The essence of the definition of the distances to the planets by the method of the horizontal parallax is to change the direction of the object when moving the observation point (parallax) – as a base is taken maximally spaced points together: the radius of the Earth. That is, the determination of distances to the planets by the method of the horizontal parallax is a simple trigonometric problem. If you know all the data.
Multiply 1 radian (the angle formed by the arc length is equal to radius expressed in seconds (206265) on the radius of the Earth (6370 km) and divide by the amount of parallax of the planet at this time. The resulting value is the distance to the planet in astronomical units.
At an annual or trigonometric parallax (base is the semimajor axis of earth's orbit) calculate distances to very distant planets and stars. By the way, parallax equal to one second determines the distance of one parsec, and 1 PS = 206265 astronomical units. Divide 206265 seconds (1 radians) on the value of trigonometric parallax. The resulting quotient is the distance of to the interest of the planet.

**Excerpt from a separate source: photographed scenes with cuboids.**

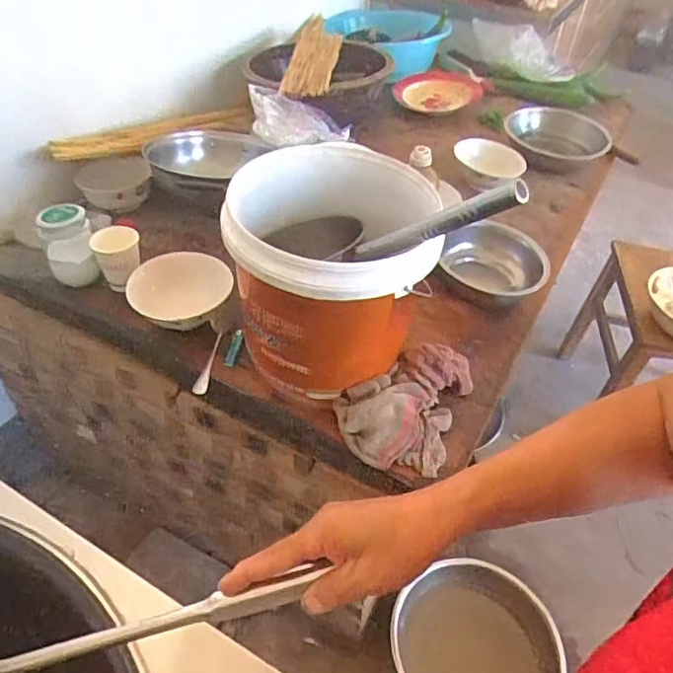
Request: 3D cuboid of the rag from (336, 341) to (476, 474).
[{"bbox_3d":[0.100,0.079,0.806,0.152,0.068,0.216,22,47,17],"label":"rag"}]

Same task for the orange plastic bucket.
[{"bbox_3d":[-0.003,-0.085,0.768,0.260,0.244,0.262,0,44,-5],"label":"orange plastic bucket"}]

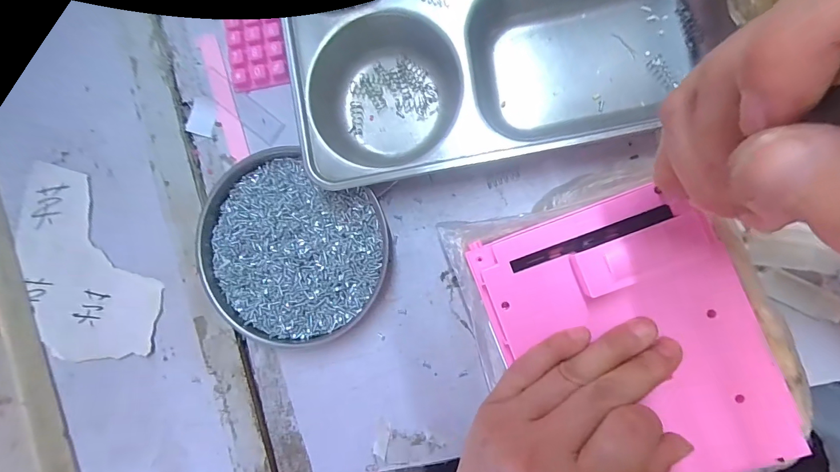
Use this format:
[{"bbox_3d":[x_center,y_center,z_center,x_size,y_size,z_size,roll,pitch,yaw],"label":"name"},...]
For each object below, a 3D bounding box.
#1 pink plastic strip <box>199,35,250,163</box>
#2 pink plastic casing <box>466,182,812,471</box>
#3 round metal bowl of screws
[{"bbox_3d":[-0.150,-0.106,0.305,0.015,0.004,0.098,-16,89,10],"label":"pink plastic strip"},{"bbox_3d":[0.112,0.057,0.211,0.122,0.027,0.154,-25,88,9],"label":"pink plastic casing"},{"bbox_3d":[-0.093,0.012,0.287,0.132,0.022,0.125,0,92,10],"label":"round metal bowl of screws"}]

Finally, distance to planets can be calculated using the third law of Kepler. The calculation is quite complicated, so let's proceed to the final part.Construct the squared value of the orbital period of the planet around the Sun. Calculate the cube root of this value. The resulting number is the distance from the interest of the planet to the Sun in astronomical units, or heliocentric distance. Knowing the heliocentric distance and the position of the planets (angular distance of the planet from the Sun), you can easily calculate the geocentric distance.